The official, with the UN Office on Crime and Drugs, was kidnapped Wednesday in the southeastern department of Guaviare.
The official, with the UN Office on Crime and Drugs, was kidnapped Wednesday in the southeastern department of Guaviare while on a tour to promote replacing coca with legal crops, according to the United Nations.
His name and nationality were not given.
Colombian President Juan Manuel Santos said after meeting the UN Security Council ambassadors on Thursday: "I hope he will be with us very quickly."
The UN office in Colombia said "we are working with the authorities for his immediate and secure release."
There was no immediate public confirmation or comment from the leftwing rebel Revolutionary Armed Forces of Colombia (FARC).
But the abduction cast a shadow over the landmark peace deal signed in November between the leftwing rebels and the government that calls for the FARC to transition its 7,000 fighters to civilian life.
Some FARC dissidents have refused to lay down their arms and still maintain links to drug trafficking.
An estimated 300 of these dissident guerrillas are believed to be active in Guaviare, Kyle Johnson, an analyst with the International Crisis Group, said.
Johnson said the visiting UN ambassadors will leave with the impression that "things are not going as well" as the Colombian government had been saying.
Elbio Rosselli, Uruguay's ambassador to the United Nations and a leader of the UN delegation, suggested the kidnapping was intended as a signal to the international community.
"There was an intention behind this cowardly act and it simply won't change the attitude or interest of the UN Security Council in contributing to the process that the Colombians have begun," he told Blu Radio.
Rafael Pardo, a senior adviser to Santos, called the kidnapping "completely unacceptable."
"We hope that he is safe and sound and that they free him soon," he told Radio Caracol.
He added that FARC dissidents had announced they were to free the UN official at midday (1700 GMT) on Thursday.

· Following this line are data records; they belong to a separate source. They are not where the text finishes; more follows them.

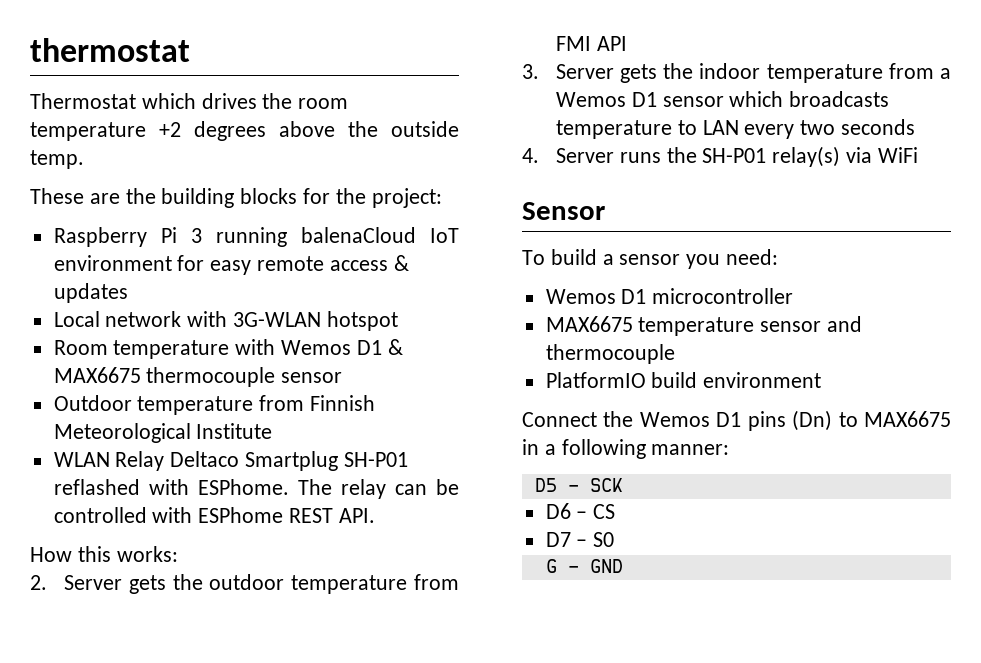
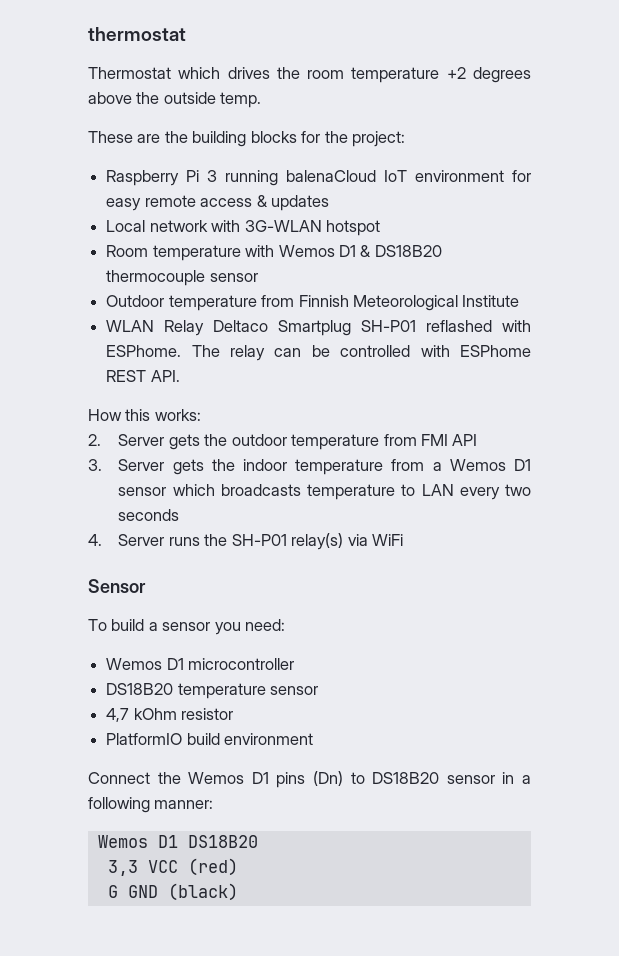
[53,367,141,383] MAX6675 -> [374,245,442,257] DS18B20
[545,316,633,332] MAX6675 -> [106,683,174,695] DS18B20
[827,316,863,332] [545,344,675,364] and thermocouple -> [106,708,234,722] // 4,7 kOhm resistor
[864,411,951,427] MAX6675 -> [372,772,495,784] DS18B20 sensor
[534,478,623,492] [545,503,616,519] [545,532,615,547] D5 – SCK // D6 – CS // D7 – S0 -> [97,835,258,848] [107,858,238,876] Wemos D1 DS18B20 // 3,3 VCC (red)
[567,559,623,573] – GND -> [127,883,238,901] GND (black)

But that hour passed with no notification of a release.
A police source told AFP that an elite anti-kidnapping brigade had gone to the area Guaviare and was coordinating with military forces.
The UN Office on Crime and Drugs is active in Colombia, which is the world's biggest producer of cocaine, with an output of 646 tonnes in 2015.
The peace deal is seen as a way to promote development in areas currently dependent on coca-growing, and to curb drug trafficking.
Under its terms, the FARC agrees to detach itself from the cocaine business that helped finance its five-decade-old armed struggle.
The dissident rebels resisting that will be fought as common criminals, the Colombian government says.
The UN mission overseeing the implementation of the peace accord said that as of this week it has received and securely stored 1,000 weapons handed in by the FARC fighters.